(Excerpt from a dataset)

•••

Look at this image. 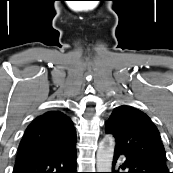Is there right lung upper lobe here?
<instances>
[{"label":"right lung upper lobe","mask_w":173,"mask_h":173,"mask_svg":"<svg viewBox=\"0 0 173 173\" xmlns=\"http://www.w3.org/2000/svg\"><path fill=\"white\" fill-rule=\"evenodd\" d=\"M76 132L64 113L48 111L26 129L19 144L16 161L59 153L75 147Z\"/></svg>","instance_id":"right-lung-upper-lobe-1"}]
</instances>
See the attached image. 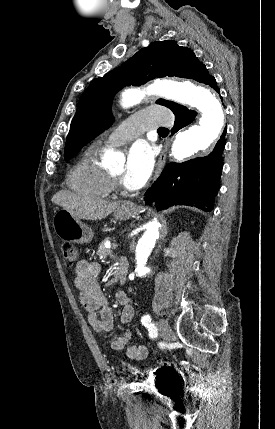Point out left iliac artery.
<instances>
[{
  "instance_id": "1",
  "label": "left iliac artery",
  "mask_w": 275,
  "mask_h": 429,
  "mask_svg": "<svg viewBox=\"0 0 275 429\" xmlns=\"http://www.w3.org/2000/svg\"><path fill=\"white\" fill-rule=\"evenodd\" d=\"M141 322H142V324L144 325V326H148L150 323H151V317H150V315H144L142 318H141Z\"/></svg>"
}]
</instances>
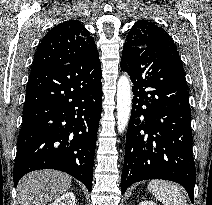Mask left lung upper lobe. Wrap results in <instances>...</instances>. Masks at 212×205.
Masks as SVG:
<instances>
[{"instance_id": "5c2ea615", "label": "left lung upper lobe", "mask_w": 212, "mask_h": 205, "mask_svg": "<svg viewBox=\"0 0 212 205\" xmlns=\"http://www.w3.org/2000/svg\"><path fill=\"white\" fill-rule=\"evenodd\" d=\"M149 44L169 46L177 49L172 38L163 28L151 21L140 20L133 25L128 33L122 57L130 54L134 47H144Z\"/></svg>"}]
</instances>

•••

Copy out the rows that begin with the line containing "Mask left lung" and run through the end of the rows, both ends included. Omit the pictures from your copy.

- Written solution -
Mask left lung upper lobe. Wrap results in <instances>...</instances>. Masks at 212×205.
Masks as SVG:
<instances>
[{"instance_id": "5c2ea615", "label": "left lung upper lobe", "mask_w": 212, "mask_h": 205, "mask_svg": "<svg viewBox=\"0 0 212 205\" xmlns=\"http://www.w3.org/2000/svg\"><path fill=\"white\" fill-rule=\"evenodd\" d=\"M149 44L169 46L177 49L172 38L163 28L151 21L140 20L133 25L128 33L122 57L130 54L134 47H144Z\"/></svg>"}]
</instances>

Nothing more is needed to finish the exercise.